2. pc1002 ganglia logged a significant spike in bytes_in[1] and wait_io in addition to the load from the traffic spike, compared to pc1001 and pc1003. The syslog shows that puppet ran at that time and took longer than normal, likely due to the already heavy mysqld load. The extra bytes_in was presumably puppet traffic and the extra wait_io potentially already-heavy DB activity plus puppet (plus swap? unknown considering oom/panic). So puppet running was the final trigger but also *not* the whole problem.

3. pc1002 evidently didn't die cleanly and was still responding to at least some mysqld tcp connections for at least 1min before the outage registered and ssh/ping demonstrably died. No exact timestamp available for the OOM and/or kernel panic mutante saw. For some reason Mediawiki LB did not simply stop using pc1002 but instead locked up waiting for it until it rebooted. Tim theorised transactions waiting to commit, which matches up with transactions rolled back during InnoDB recovery. I don't know if anyone got a chance to check the state of tcp connections from an MW node during the incident (if anyone responds to something like this in the future please also grab lsof -i tcp output from app servers)?

Proposals

1. Add more parsercache hardware. This is potentially necessary but I don't think it should be the only message we take away from this incident.

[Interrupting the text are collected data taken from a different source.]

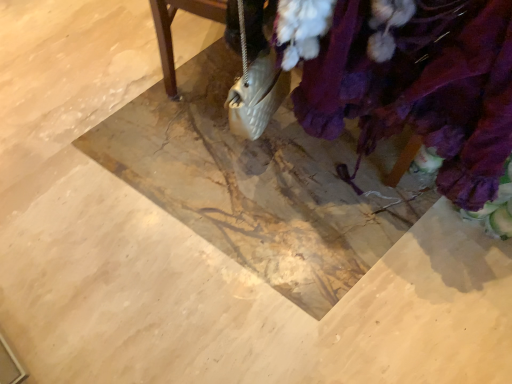
Image resolution: width=512 pixels, height=384 pixels. What do you see at coordinates (421, 88) in the screenshot?
I see `purple velvet dress at center` at bounding box center [421, 88].

What is the approximate width of purple velvet dress at center?

The width of purple velvet dress at center is 24.56 inches.

Image resolution: width=512 pixels, height=384 pixels. I want to click on purple velvet dress at center, so 421,88.

In order to face purple velvet dress at center, should I rotate leftwards or rightwards?

You should rotate right by 22.600 degrees.

The width and height of the screenshot is (512, 384). Find the location of `purple velvet dress at center`. purple velvet dress at center is located at coordinates (421, 88).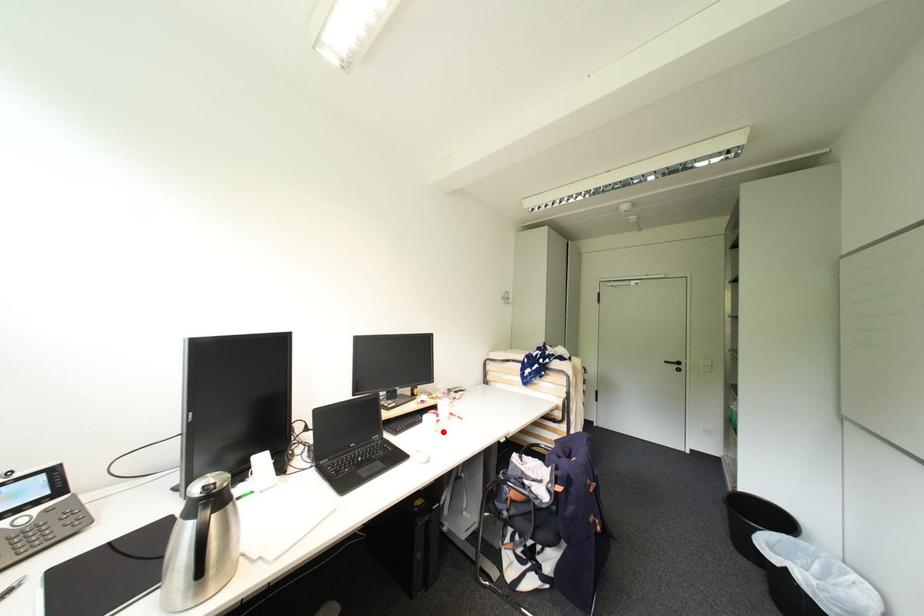
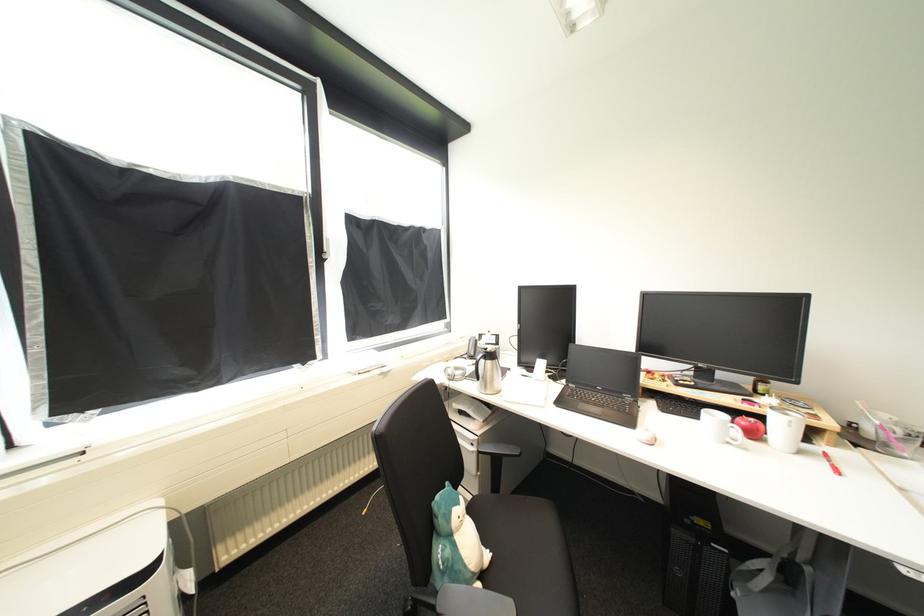
The point at the highlighted location is marked in the first image. Where is the corresponding point in the second image?

(736, 445)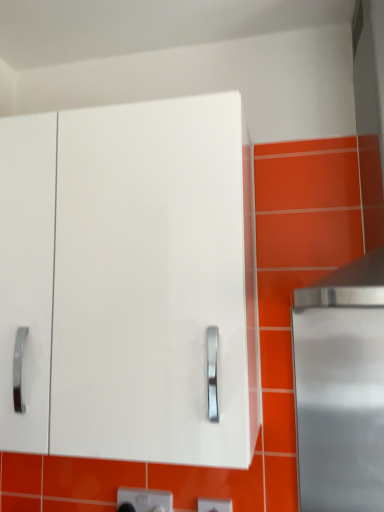
Question: Relative to white glossy cabinet at center, is white plastic electric outlet at lower center, which appears as the 1th electric outlet when viewed from the back, in front or behind?

Choices:
 (A) behind
 (B) front

Answer: (A)

Question: From a real-world perspective, is white plastic electric outlet at lower center, positioned as the 2th electric outlet in right-to-left order, above or below white glossy cabinet at center?

Choices:
 (A) below
 (B) above

Answer: (A)

Question: Which object is positioned farthest from the white glossy cabinet at center?

Choices:
 (A) white plastic electric outlet at lower center, which is counted as the first electric outlet, starting from the right
 (B) white plastic electric outlet at lower center, which appears as the 1th electric outlet when viewed from the back

Answer: (A)

Question: Estimate the real-world distances between objects in this image. Which object is farther from the white plastic electric outlet at lower center, the 2th electric outlet from the back?

Choices:
 (A) white plastic electric outlet at lower center, which is counted as the 1th electric outlet, starting from the left
 (B) white glossy cabinet at center

Answer: (B)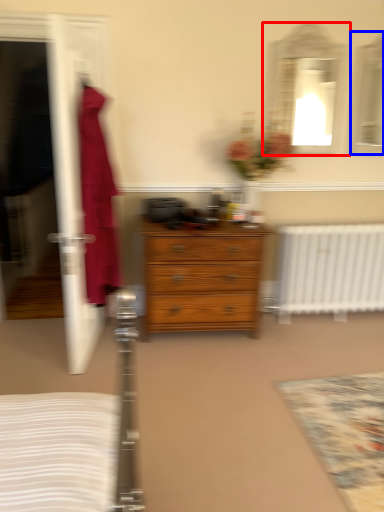
Question: Which of the following is the closest to the observer, mirror (highlighted by a red box) or mirror (highlighted by a blue box)?

Choices:
 (A) mirror
 (B) mirror

Answer: (A)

2. A puppet run should not start if a box is under abnormal load. We brought this possibility up last week in #mediawiki_security because I observed a couple of recent DB load spikes on regular S[1-7] slaves that corresponded with puppet causing high wait_io. db1021 specifically had an almost identical max_connections incident but thankfully not during a significant traffic spike. Is it possible we don't realize the impact of puppet destabilizing other systems too, besides the DBs?

3. Mediawiki PHP may need some better way of handling a DB host that is flaky rather than completely down. Historically we've seen similar lock-up behavior on S[1-7] where one slave having problems leads to unnecessary outages. As it happens this week we discussed options for DB proxies (haproxy probably) in #mediawiki_security, both for HA and maintenance reasons. It's possible that PHP simply should not be connecting directly to databases without hand-holding. This need to take Mediawiki LB and query groups into account. May even need heartbeat and STONITH?

4. Long term, parsercache really doesn't need to be a full RDBMS. I gather originally it was done because InnoDB with a big buffer is a good trade-off between performance and durability. But the queries are all simple and presumably could map to a simpler datastore able to handle higher throughput with less overhead and better connection characteristics.

Actionables

  • Status:    Unresolved - Run puppet nice'd
  • Status:    Unresolved - A puppet run should not start if a box is under abnormal load.
  • Status:    Unresolved - Improve how Mediawiki handles a DB host that is flaky rather than completely down
  • Status:    Unresolved - Migrate parsercache away from being a full RDBMS.